Qui pourrait le contester ? Les places sociales les plus élevées et les avantages qui leur sont afférents, en termes de revenu ou de reconnaissance, doivent être ouverts à tous dans une condition d'égalité des chances. C'est le mérite qui doit être récompensé, non l'appartenance à une classe sociale qui accorde aux uns des places dont les autres sont naturellement privés et à laquelle ils ne pourront jamais accéder. Nul n'admettrait aujourd'hui que la répartition héréditaire des charges et des bénéfices constitue le modèle d'une société juste. Parce qu'elle fixe chacun dans un état de la hiérarchie sociale qui est définitif, elle ignore cette mobilité qui offre à tous, quelque soit son point de départ dans la société, la possibilité de s'élever jusqu'au sommet. La dynamique de l'ascension sociale est commandée par le principe du mérite et nos démocraties s'honorent de n'admettre d'autre raison aux inégalités, ainsi légitimées, qui distinguent les individus entre eux. S'il est un défaut à ce système, il ne réside pas dans ses principes, mais dans sa mise en œuvre qui n'est jamais à la hauteur des exigences, quoique ce soit à des degrés variables d'imperfection. La mobilité sociale se fige dans la reproduction d'élites qui se perpétuent par toutes sortes de moyens, les places les meilleures – par exemple, l'accès aux écoles les plus prestigieuses - étant très largement réservées aux mêmes catégories socio-professionnelles, de sorte que c'est une tâche à jamais recommencée que de donner sa chance à chacun. Les politiques publiques divergeront dans la réalisation de cette finalité – faut-il, par souci d'équité, favoriser ou non la discrimination positive ? - mais l'objectif ne fait pas débat. Tout individu a un droit naturel à pouvoir réaliser ses talents et ses compétences, puis à bénéficier des avantages de ce qu'il ne doit qu'à lui seul. Cet idéal méritocratique aura nourri les discours des hommes politiques de tous bords, mais est-il sans conséquence ni prix à payer ?

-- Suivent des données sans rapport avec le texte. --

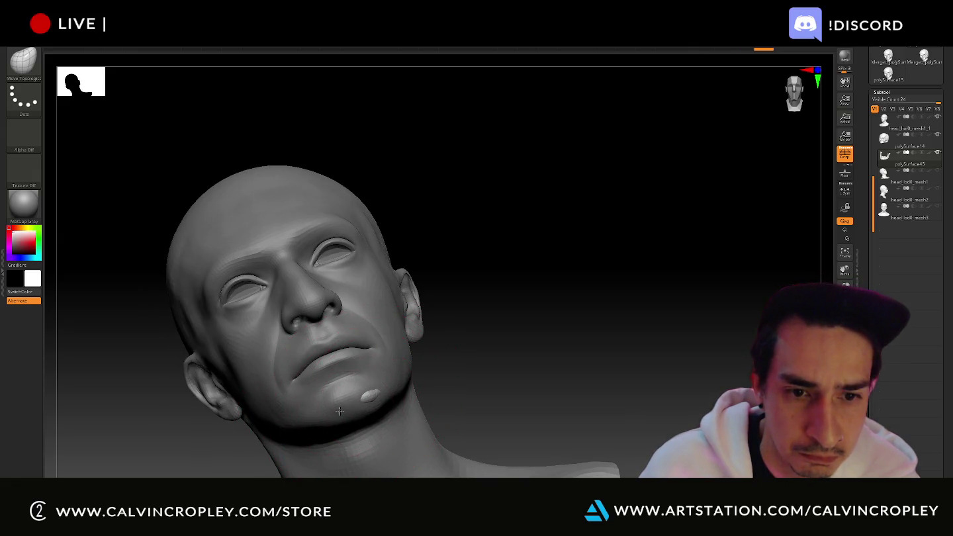
left_click_drag(353, 413, 374, 403)
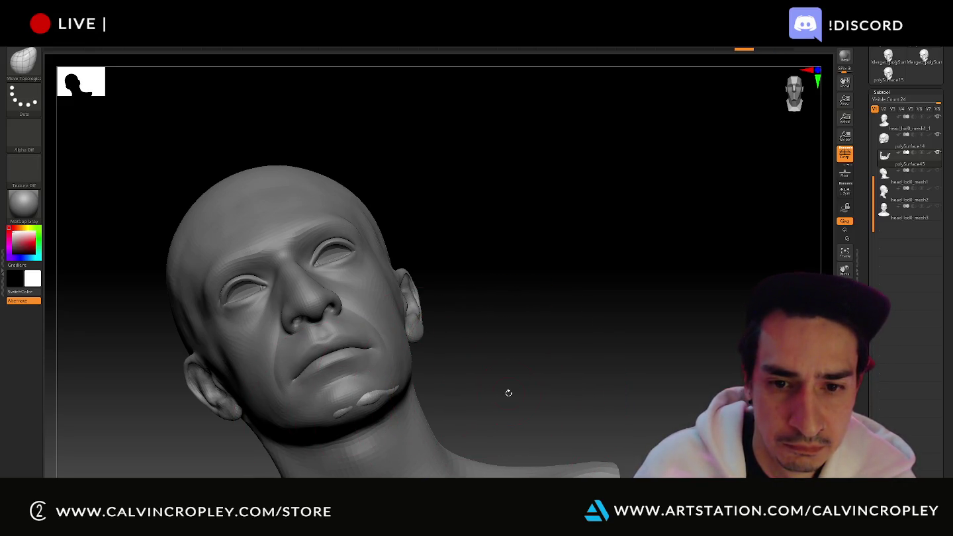
right_click_drag(505, 378, 386, 390)
left_click_drag(523, 356, 436, 371)
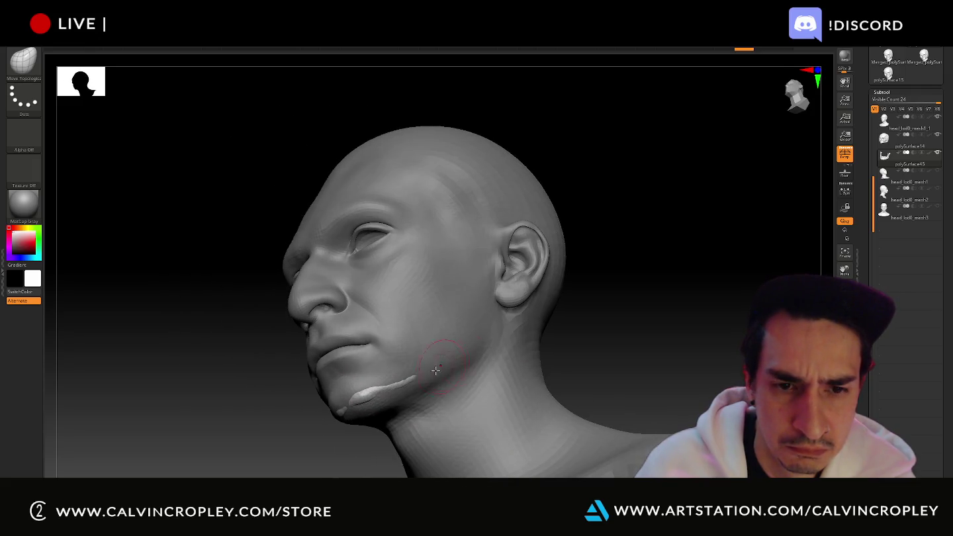
right_click_drag(408, 378, 376, 390)
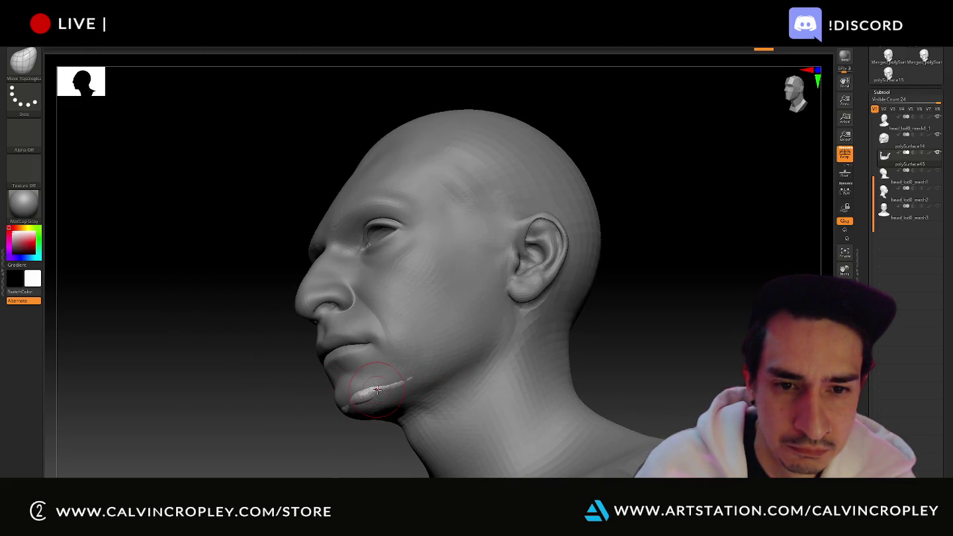
left_click_drag(323, 398, 342, 417)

Ce modèle qui remplace, en théorie du moins, les aristocraties de lignage par des aristocraties du talent et dans lesquelles la distribution des places est rebattue en permanence, constitue-t-il la meilleure manière de nouer des relations de civilité et de solidarité entre les citoyens d'une communauté politique unis dans la poursuite du bien commun ? Ne présuppose-t-il pas plutôt la compétition permanente entre des individus, mus par la seule considération de leur intérêt particulier, en vue de l'obtention des places les plus avantageuses ? De fait on hésite à qualifier ces compétiteurs, où les gagnants se séparent des perdants, de « citoyens », car la notion de citoyenneté (au sens classique de la civitas) répond à une conception profondément différente du lien social. Est-il seulement possible d'établir des liens civiques sur de telles bases ? Les présupposés d'une société méritocratique rendent tout à fait impossible de susciter entre les citoyens des liens de loyauté et de dévouement de chacun au bien public que la tradition appelle « le républicanisme civique » ou le « vivere civile ». C'est là une objection fondamentale.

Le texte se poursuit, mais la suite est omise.